Öğlen yemeğinde yanımdaki koltuğa o oturdu. Bu macera sonrası, bu ay çıkacak yeni single'ım için fotoğraf çekimi zamanı geldiğinde, onu çıkarıp neşeyle poz verdim Nihat Odabaşı'na. Hakkında Her Şeyi Duymak İstiyorum adlı parçamın single kapağı için de kendimiz yeni bir şapka ürettik: Ters çevrilmiş, fal için kapatılmış bir Türk kahvesi fincanı!

Türk kadını, biri hakkında her şeyi duymak istediğinde kahve falı baktırıyor diye. Benim cephemde bunlar olup biterken, Vogue 'den gelen 'Nil, Stephen Jones ile röportaj yapıp Vakko'da sergilenecek şapkalarıyla poz verir misin?' teklifi gerçekten müthiş bir tesadüftü, tüyler ürperticiydi. Çünkü ben her şeyin birbiriyle bağlantılı olduğu fikriyle dolu biriyim. Demek o mavi şapkayla daha geçen gün verilen pozlar, üstüne üstlük kahve fincanını ters çevirip kafama koyuverdiğim 'kahve fincanından şapka' şakası (ki Stephen Jones bu fikri çok beğendi!) böyle güzel bir buluşmaya vesileymiş. Çekim günü, bir ağaç kovuğundan şapkalar diyarına düşen Alice gibi hissettim kendimi. Umarım siz de, bu şapka dahisinin inanılmaz dünyasında güzel nefesler alırsınız."

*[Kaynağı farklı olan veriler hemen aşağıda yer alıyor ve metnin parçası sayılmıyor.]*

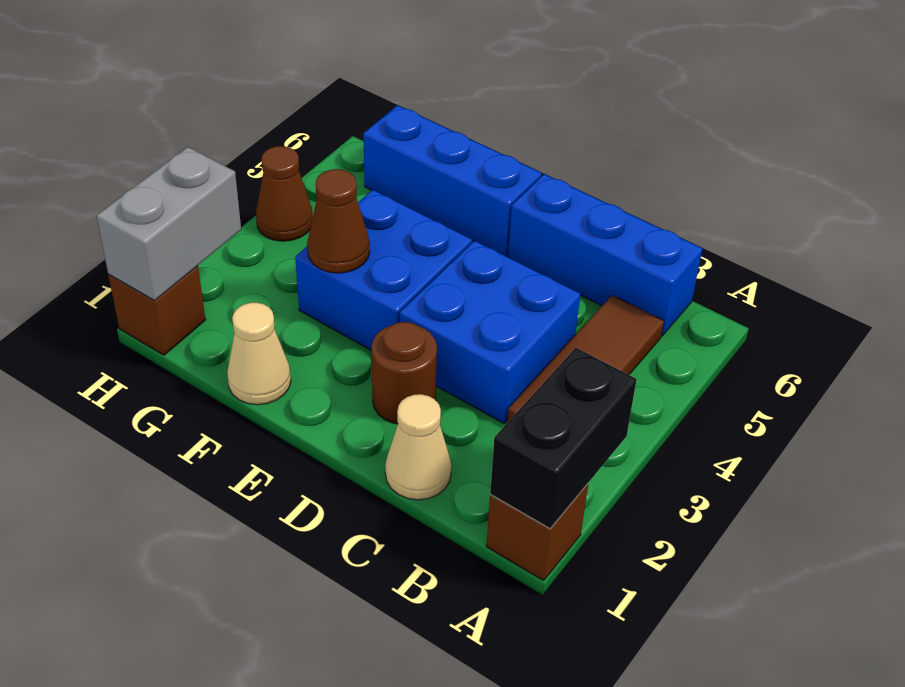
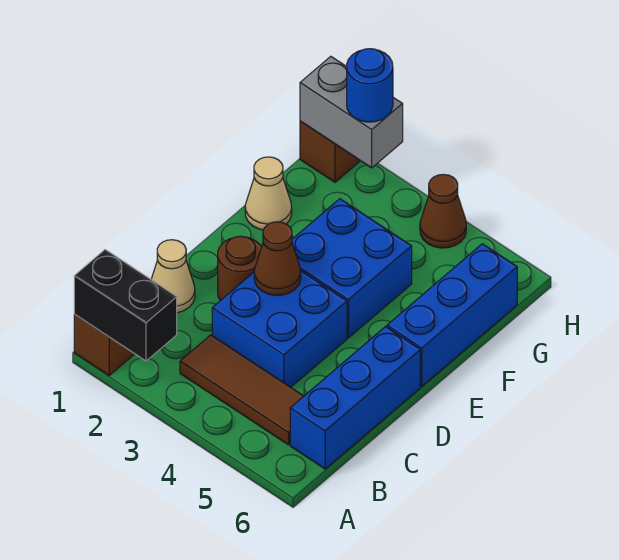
brown cone F3 level 2 -> brown cone D3 level 2
none -> blue round brick H2 level 3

Nil, şapkalar diyarında - 1

İşte Stephen Jones'a sorduklarım:
Şapkayla olan yolculuğunuz nerede, nasıl başladı?
Bu bitmeyen bir yolculuk. Kariyerime dair en sevdiğim şey, bu kadar plansız gelişmesi. Hırslı değildim. Hayatın kendi akışı içinde beni bir yerlere götürmesini bekledim. Elbette yönümüzü tercih etme hakkımız var ama kapıyı sürprizlere açık bırakmak önemli. Tasarımcılarla işbirliği yapmayı tam da bu yüzden seviyorum, onların ilhamları beni bambaşka yerlere savuruyor. Geçenlerde başıma gelen bir şeyi anlatayım. Annem biraz rahatsız ve bu yüzden kız kardeşlerim onun yanında kalıyor. Ben ise sürekli seyahatte olduğum için bunu yapamıyorum. Annemin yanında olmadığım için 14 yaşındaki yeğenimin bana söylediği şu cümleyi aklımdan çıkaramıyorum: "Sürekli bir yolculuktasın ama hiçbir zaman varmıyorsun."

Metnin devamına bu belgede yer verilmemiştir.